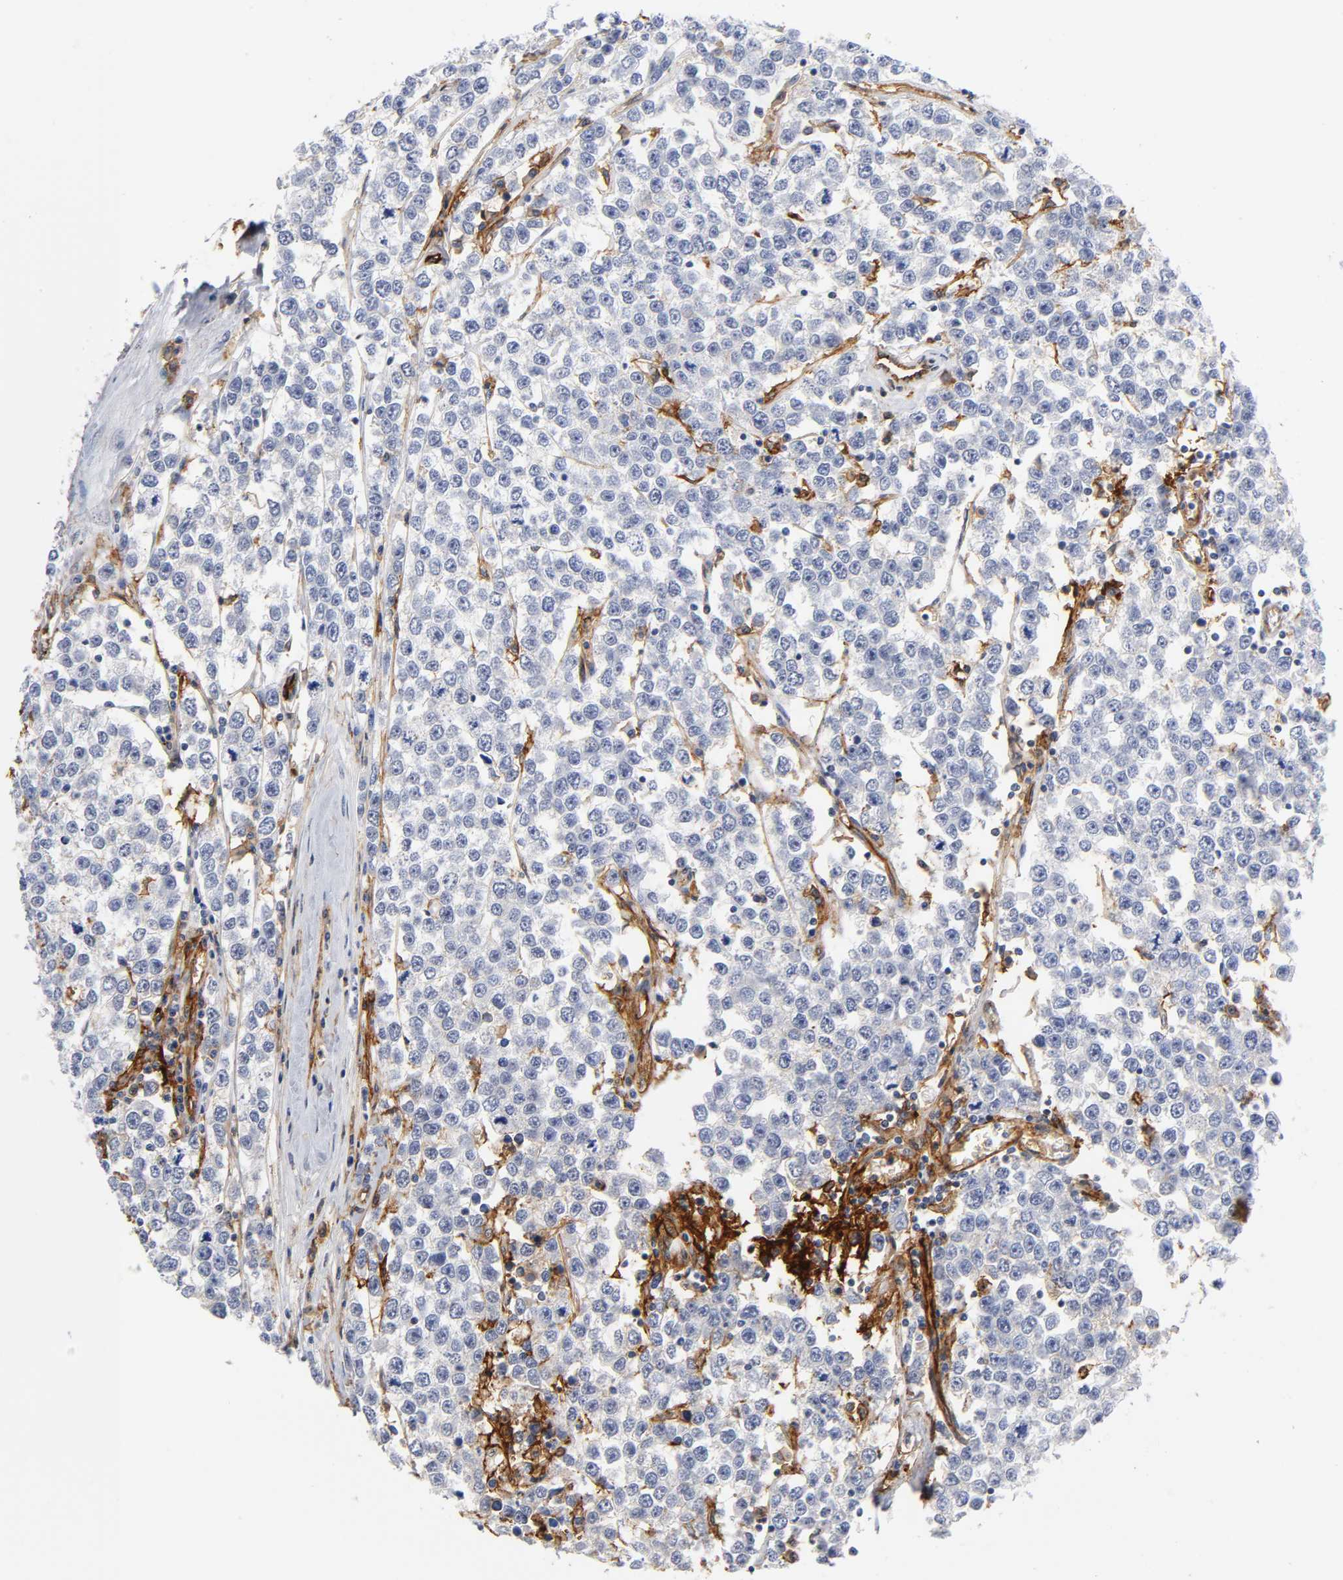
{"staining": {"intensity": "negative", "quantity": "none", "location": "none"}, "tissue": "testis cancer", "cell_type": "Tumor cells", "image_type": "cancer", "snomed": [{"axis": "morphology", "description": "Seminoma, NOS"}, {"axis": "morphology", "description": "Carcinoma, Embryonal, NOS"}, {"axis": "topography", "description": "Testis"}], "caption": "Immunohistochemistry photomicrograph of human testis cancer (seminoma) stained for a protein (brown), which displays no expression in tumor cells.", "gene": "ICAM1", "patient": {"sex": "male", "age": 52}}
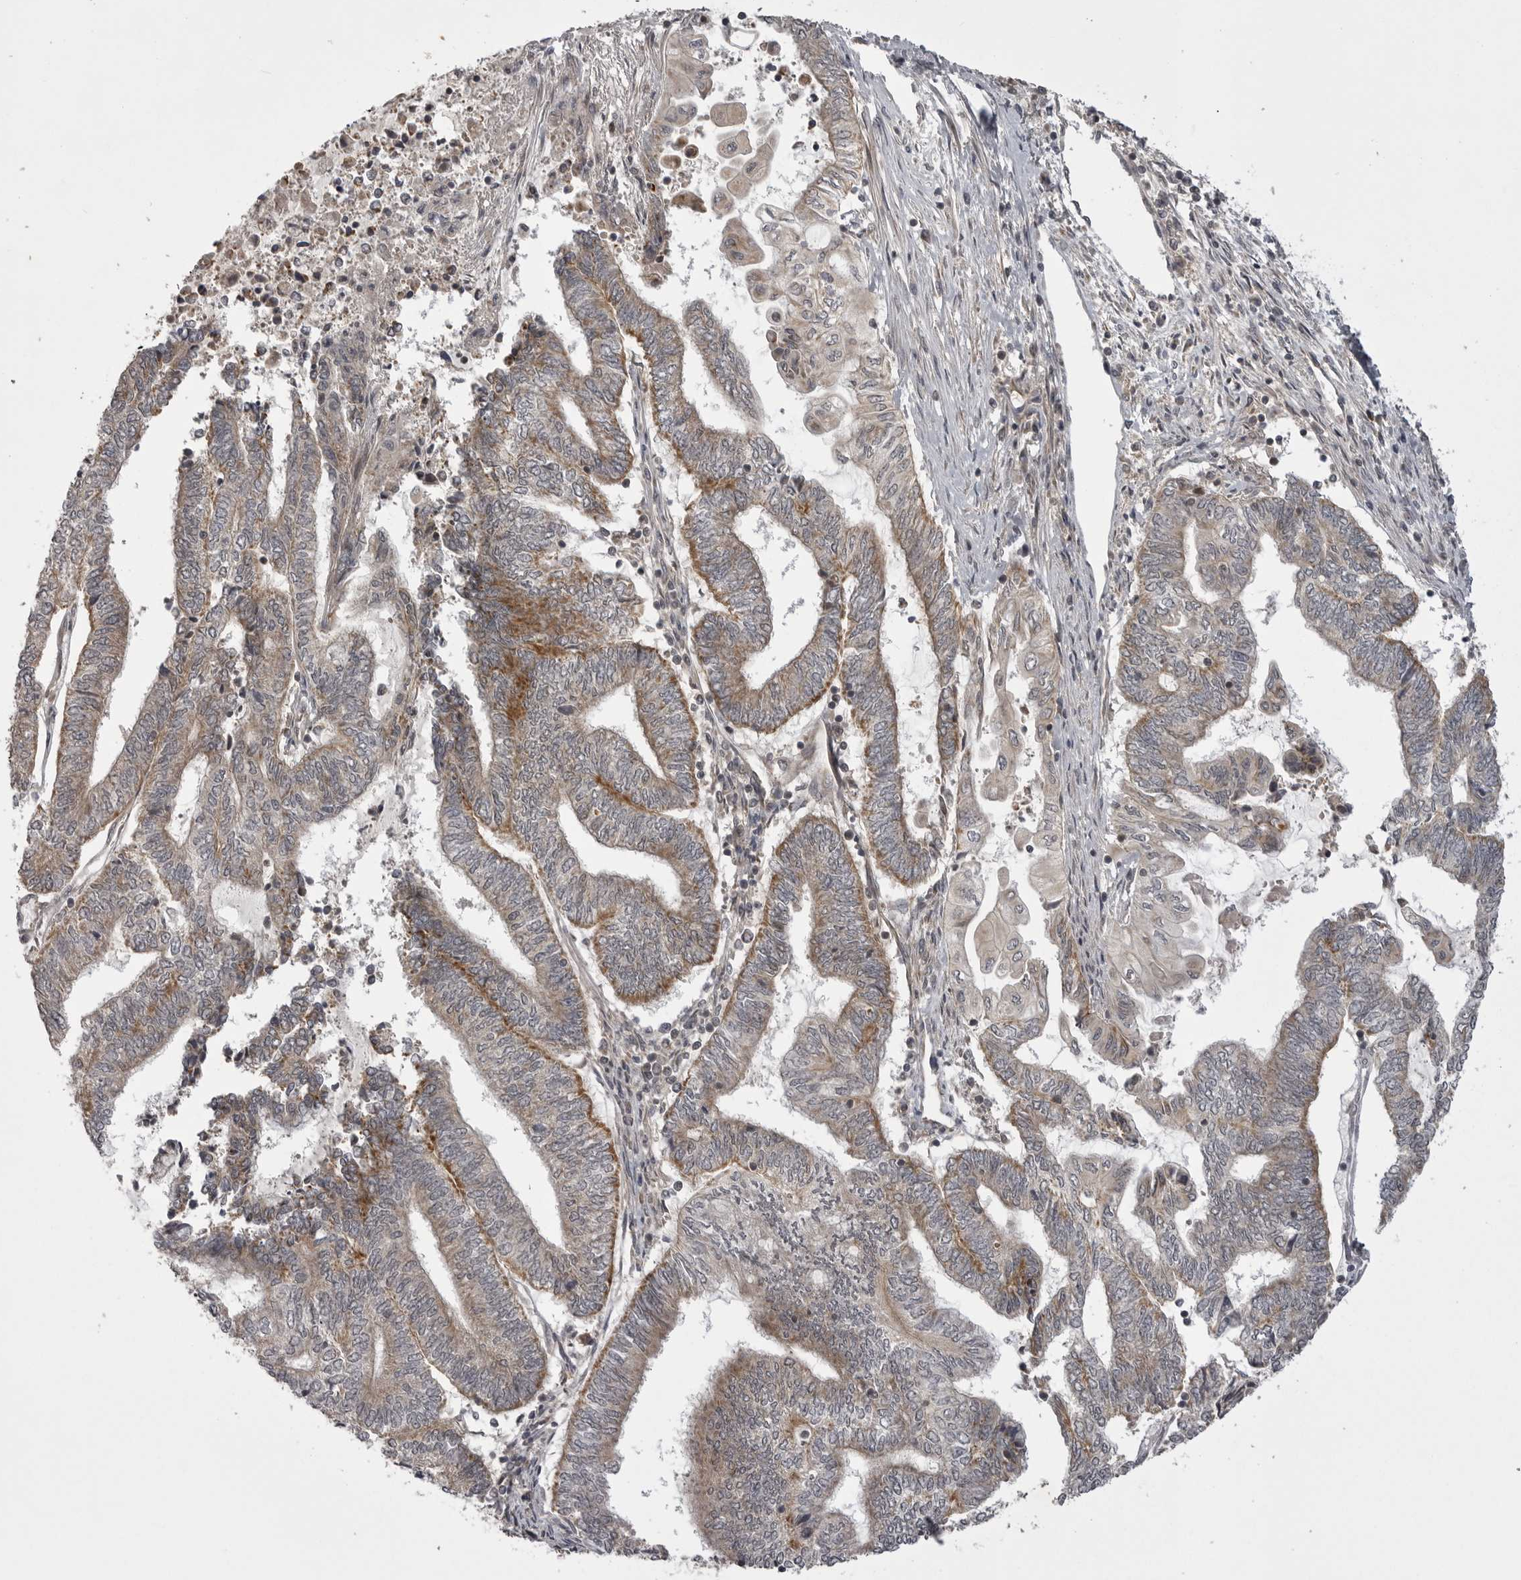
{"staining": {"intensity": "moderate", "quantity": "25%-75%", "location": "cytoplasmic/membranous"}, "tissue": "endometrial cancer", "cell_type": "Tumor cells", "image_type": "cancer", "snomed": [{"axis": "morphology", "description": "Adenocarcinoma, NOS"}, {"axis": "topography", "description": "Uterus"}, {"axis": "topography", "description": "Endometrium"}], "caption": "Immunohistochemical staining of human adenocarcinoma (endometrial) reveals medium levels of moderate cytoplasmic/membranous protein expression in about 25%-75% of tumor cells.", "gene": "STK24", "patient": {"sex": "female", "age": 70}}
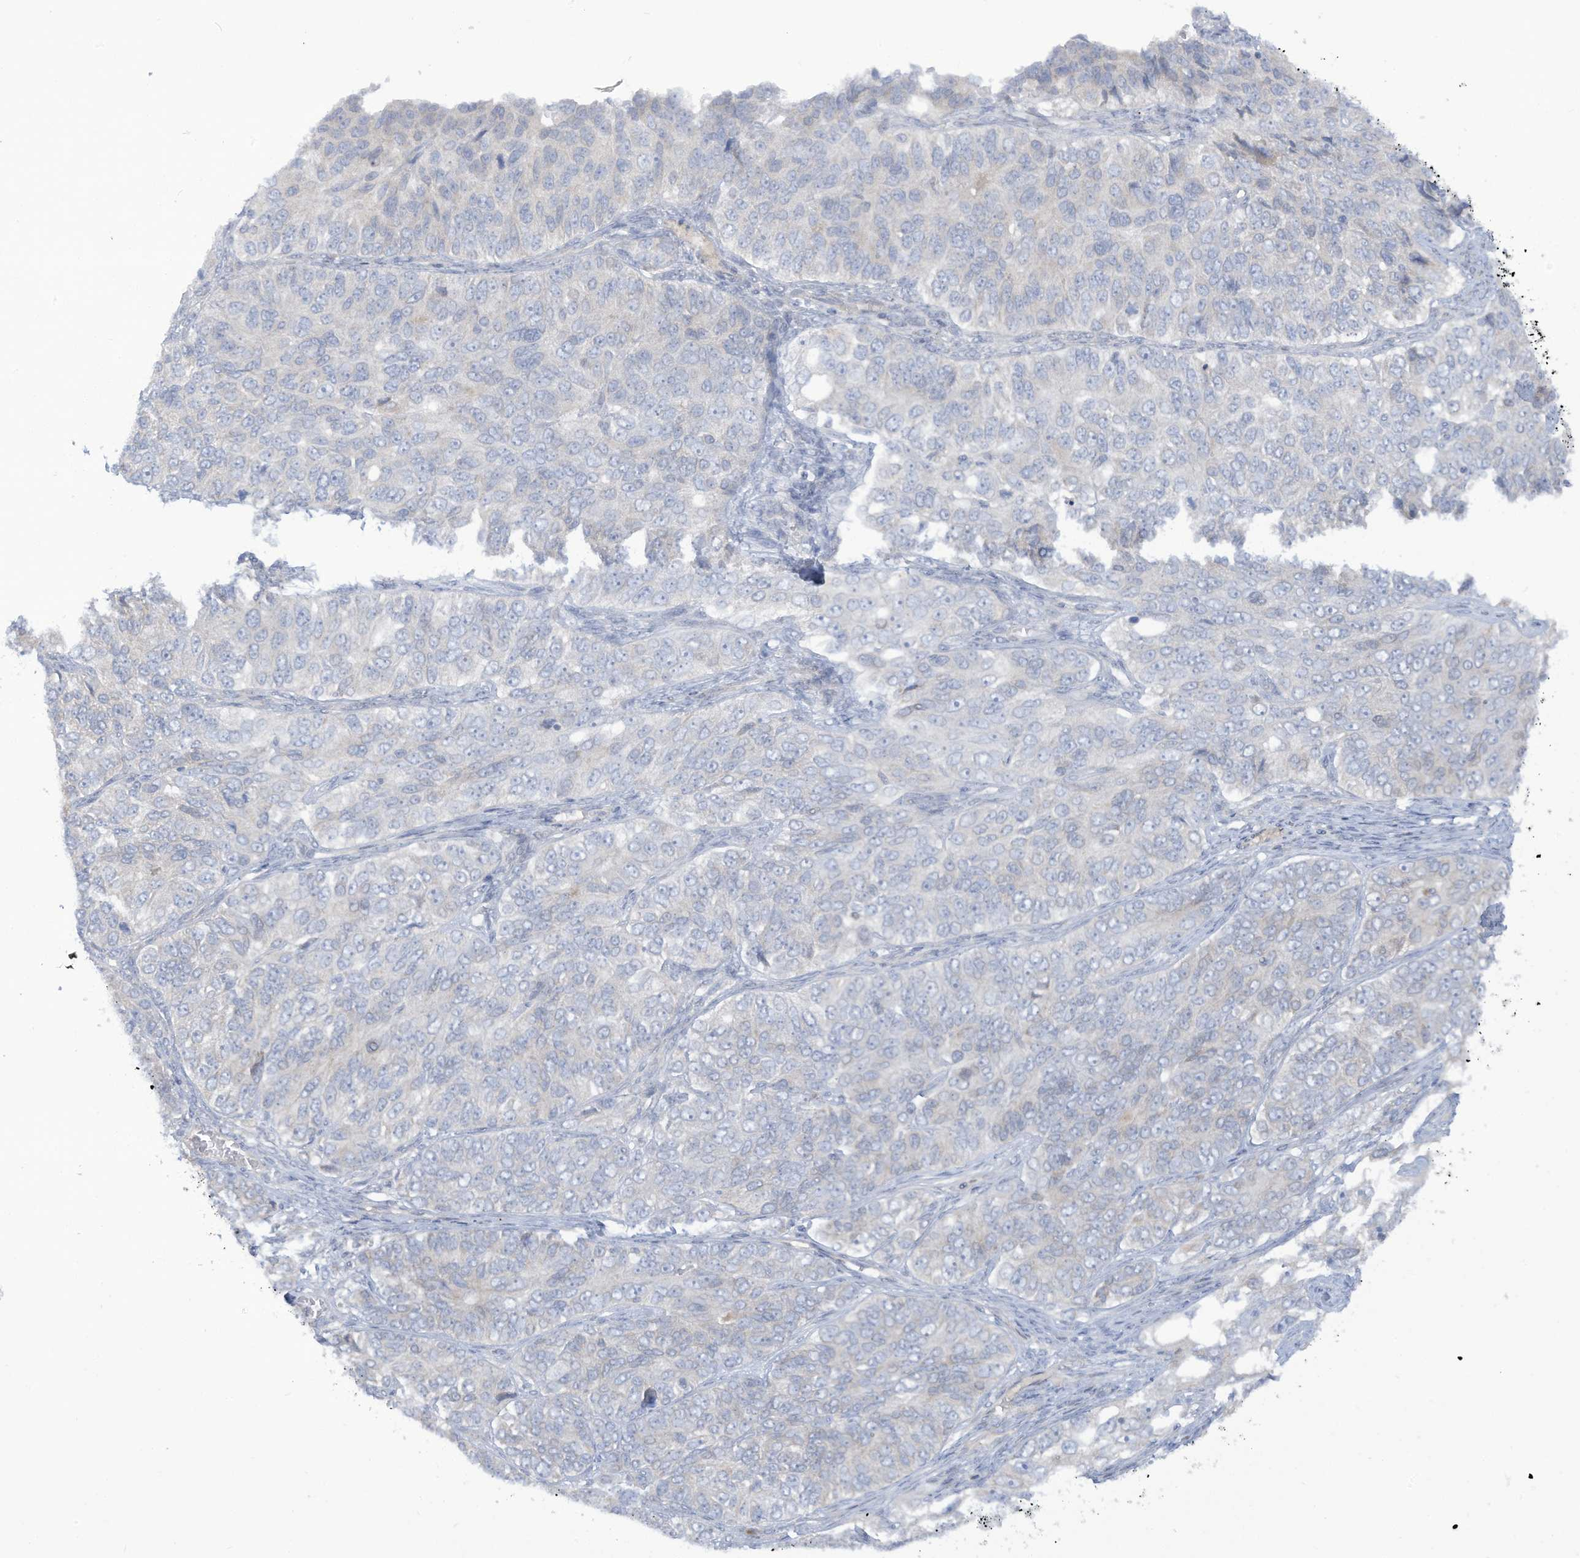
{"staining": {"intensity": "weak", "quantity": "<25%", "location": "cytoplasmic/membranous"}, "tissue": "ovarian cancer", "cell_type": "Tumor cells", "image_type": "cancer", "snomed": [{"axis": "morphology", "description": "Carcinoma, endometroid"}, {"axis": "topography", "description": "Ovary"}], "caption": "DAB (3,3'-diaminobenzidine) immunohistochemical staining of ovarian cancer (endometroid carcinoma) demonstrates no significant positivity in tumor cells.", "gene": "LRRN2", "patient": {"sex": "female", "age": 51}}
- - -
DESCRIPTION OF THE TASK> Faithful copy, images left out: write out every line of data.

REPLY>
{"staining": {"intensity": "negative", "quantity": "none", "location": "none"}, "tissue": "testis cancer", "cell_type": "Tumor cells", "image_type": "cancer", "snomed": [{"axis": "morphology", "description": "Seminoma, NOS"}, {"axis": "morphology", "description": "Carcinoma, Embryonal, NOS"}, {"axis": "topography", "description": "Testis"}], "caption": "Immunohistochemistry photomicrograph of human testis cancer (seminoma) stained for a protein (brown), which displays no expression in tumor cells.", "gene": "ICAM1", "patient": {"sex": "male", "age": 52}}
{"staining": {"intensity": "moderate", "quantity": "25%-75%", "location": "cytoplasmic/membranous"}, "tissue": "endometrial cancer", "cell_type": "Tumor cells", "image_type": "cancer", "snomed": [{"axis": "morphology", "description": "Adenocarcinoma, NOS"}, {"axis": "topography", "description": "Uterus"}, {"axis": "topography", "description": "Endometrium"}], "caption": "Immunohistochemical staining of human adenocarcinoma (endometrial) reveals medium levels of moderate cytoplasmic/membranous protein expression in about 25%-75% of tumor cells.", "gene": "STK24", "patient": {"sex": "female", "age": 70}}
{"staining": {"intensity": "weak", "quantity": "<25%", "location": "cytoplasmic/membranous"}, "tissue": "ovarian cancer", "cell_type": "Tumor cells", "image_type": "cancer", "snomed": [{"axis": "morphology", "description": "Carcinoma, endometroid"}, {"axis": "topography", "description": "Ovary"}], "caption": "DAB (3,3'-diaminobenzidine) immunohistochemical staining of ovarian cancer (endometroid carcinoma) demonstrates no significant positivity in tumor cells.", "gene": "LRRN2", "patient": {"sex": "female", "age": 51}}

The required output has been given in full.